*** Selected text

# BL problems



## Androxine Vortex (Jan 20, 2010)

Okay so today I went tin to a GW to buys some books but they said that they have never sold the ones I wanted to buy. So where should I buy them?

Ebay yeah but I ddn't see one of the ones I wanted (Gothic War)

But they did have it on BL site but it was $30 for a soft-back which is ridiculus!

They said that they will update their website (BL.com) and in the summer it might be beter but where do you guys know of where I can buy their books from that arent really expensive

I think GW products are cursed. They are all pricey.


----------



## TheReverend (Dec 2, 2007)

it might just be a problem out there in the states mate? 
Are the books you're looking for out of print? are they print on demand on the website? that would explain both your store never having stocked them and them being so pricey...


----------



## increaso (Jun 5, 2010)

It is a print on demand book. That is why it is pricey.

My usual process of hunting for a book goes like this:
- Check BL.com
- Check amazon (incl. Canada and UK for you)
- Check Ebay
- Check bookfinder.com

After that give up.

Depending on how bothered you are about the 'bonus comic strip content' I, for example, can get the individual books as follows:

http://cgi.ebay.co.uk/Gordon-Rennie...-/130492991685?pt=Fiction&hash=item1e61fd08c5 £8.50

http://www.abebooks.co.uk/servlet/S...g__/71393595644532395518&afn_sr=para&para_l=0 £6

Or £14.50

edit: approx 23-24$


----------



## Androxine Vortex (Jan 20, 2010)

increaso said:


> It is a print on demand book. That is why it is pricey.
> 
> My usual process of hunting for a book goes like this:
> - Check BL.com
> ...


thanks for the advice and lol just give up after that

Well I went in to buy 4 books and ended up getting two of them (Storm of Iron and Titanicus which I heard were really good) so it wasn't a complete disappointment. The other two were Gothic War and Grey Knights Omnibus

Can you even buy books ffrom the BL if you're in the States? I think so but I will have to give those sites a try.


----------



## increaso (Jun 5, 2010)

Androxine Vortex said:


> Can you even buy books ffrom the BL if you're in the States? I think so but I will have to give those sites a try.


Living in the UK I cannot tell you what the position has been like previously, but I know for a fact that you can, as of last week, not only buy from BL direct, but you can pay in dollars.

Hope that helps!

And by give up, I just mean check back to those sites now and again, but with less vigor!


----------



## Androxine Vortex (Jan 20, 2010)

increaso said:


> And by give up, I just mean check back to those sites now and again, but with less vigor!


lol of course

and I'm kind of mad at myself for not thinking to check Amazon lol


----------



## Child-of-the-Emperor (Feb 22, 2009)

Well Amazon (UK at least) usually sells the in-print novels for around £4, which is pretty reasonable. That's probably your best bet. And if your looking for out-of-print books you can usually pick them up used from Amazon Marketplace or Ebay (or similar markets) for fairly cheap.


----------



## Boc (Mar 19, 2010)

I normally do Amazon and eBay if BL is too expensive, though that's really only the case for out of print/print on demand novels.

If you're deadset on getting the Gothic Wars (Execution Hour and the other whose name I can't remember), keep in mind those are fairly old novels, and haven't been printed by BL for quite some time. Some FLGS locations have some older books, or maybe Half Price Bookstores, etc. Other than that, really the only thing you can hope for is to find it on one of the cheap deal sites.


----------

******
*** Provided information

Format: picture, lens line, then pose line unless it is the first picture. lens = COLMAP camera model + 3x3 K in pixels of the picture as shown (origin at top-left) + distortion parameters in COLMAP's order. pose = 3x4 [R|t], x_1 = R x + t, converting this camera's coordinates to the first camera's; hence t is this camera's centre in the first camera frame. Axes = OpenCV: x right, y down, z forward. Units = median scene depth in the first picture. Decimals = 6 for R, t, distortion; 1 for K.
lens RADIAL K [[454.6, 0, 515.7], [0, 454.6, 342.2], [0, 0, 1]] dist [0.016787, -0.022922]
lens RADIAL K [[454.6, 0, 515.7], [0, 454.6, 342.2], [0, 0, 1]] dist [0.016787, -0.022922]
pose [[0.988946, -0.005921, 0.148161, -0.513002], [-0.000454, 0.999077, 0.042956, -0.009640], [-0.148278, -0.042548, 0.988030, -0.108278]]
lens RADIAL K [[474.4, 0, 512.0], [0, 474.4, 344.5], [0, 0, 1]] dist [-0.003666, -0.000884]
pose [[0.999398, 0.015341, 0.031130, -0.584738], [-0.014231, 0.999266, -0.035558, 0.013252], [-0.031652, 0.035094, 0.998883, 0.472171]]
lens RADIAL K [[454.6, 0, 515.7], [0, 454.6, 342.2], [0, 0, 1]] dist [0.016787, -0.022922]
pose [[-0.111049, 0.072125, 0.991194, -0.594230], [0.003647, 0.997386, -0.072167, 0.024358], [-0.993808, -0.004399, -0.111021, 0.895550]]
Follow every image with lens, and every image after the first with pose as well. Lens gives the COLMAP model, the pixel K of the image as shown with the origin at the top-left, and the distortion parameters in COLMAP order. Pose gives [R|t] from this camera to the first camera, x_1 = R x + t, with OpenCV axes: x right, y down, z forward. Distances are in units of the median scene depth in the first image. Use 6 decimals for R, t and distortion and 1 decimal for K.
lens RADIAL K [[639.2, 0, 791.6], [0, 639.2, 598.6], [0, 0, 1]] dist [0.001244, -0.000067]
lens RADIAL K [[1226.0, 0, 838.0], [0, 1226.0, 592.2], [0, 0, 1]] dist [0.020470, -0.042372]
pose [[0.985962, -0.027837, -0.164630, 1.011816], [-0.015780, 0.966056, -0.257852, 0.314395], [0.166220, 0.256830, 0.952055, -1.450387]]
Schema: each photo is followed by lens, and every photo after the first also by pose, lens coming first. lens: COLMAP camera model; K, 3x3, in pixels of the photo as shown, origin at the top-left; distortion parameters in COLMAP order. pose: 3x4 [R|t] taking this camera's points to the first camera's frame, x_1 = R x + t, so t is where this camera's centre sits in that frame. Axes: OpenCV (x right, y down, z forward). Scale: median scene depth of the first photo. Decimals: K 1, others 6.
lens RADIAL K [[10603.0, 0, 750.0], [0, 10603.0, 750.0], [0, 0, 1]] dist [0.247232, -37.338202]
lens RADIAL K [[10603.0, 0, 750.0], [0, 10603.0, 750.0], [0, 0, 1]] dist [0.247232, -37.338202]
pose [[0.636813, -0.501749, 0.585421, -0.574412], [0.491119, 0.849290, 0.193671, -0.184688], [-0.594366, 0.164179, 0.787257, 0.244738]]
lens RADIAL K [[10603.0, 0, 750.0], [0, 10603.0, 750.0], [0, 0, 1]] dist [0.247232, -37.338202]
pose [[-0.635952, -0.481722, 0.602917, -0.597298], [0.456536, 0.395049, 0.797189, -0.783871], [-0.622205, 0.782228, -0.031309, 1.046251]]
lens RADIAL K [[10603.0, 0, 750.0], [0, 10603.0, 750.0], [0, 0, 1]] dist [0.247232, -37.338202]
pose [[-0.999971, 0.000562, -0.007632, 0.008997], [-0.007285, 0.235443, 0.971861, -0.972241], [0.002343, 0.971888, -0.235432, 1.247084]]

******

**To do**
**A.** Name every user who posts in the forum thread about buying BL books, listing each name only once.
**B.** From the entries, retype the part that opens with the line containing "Schema: each photo" and closes with the line containing "0.164179, 0.787257, 0.244738]]", both lines included.

**Answers**
**A.** Androxine Vortex, TheReverend, increaso, Child-of-the-Emperor, Boc

**B.**
Schema: each photo is followed by lens, and every photo after the first also by pose, lens coming first. lens: COLMAP camera model; K, 3x3, in pixels of the photo as shown, origin at the top-left; distortion parameters in COLMAP order. pose: 3x4 [R|t] taking this camera's points to the first camera's frame, x_1 = R x + t, so t is where this camera's centre sits in that frame. Axes: OpenCV (x right, y down, z forward). Scale: median scene depth of the first photo. Decimals: K 1, others 6.
lens RADIAL K [[10603.0, 0, 750.0], [0, 10603.0, 750.0], [0, 0, 1]] dist [0.247232, -37.338202]
lens RADIAL K [[10603.0, 0, 750.0], [0, 10603.0, 750.0], [0, 0, 1]] dist [0.247232, -37.338202]
pose [[0.636813, -0.501749, 0.585421, -0.574412], [0.491119, 0.849290, 0.193671, -0.184688], [-0.594366, 0.164179, 0.787257, 0.244738]]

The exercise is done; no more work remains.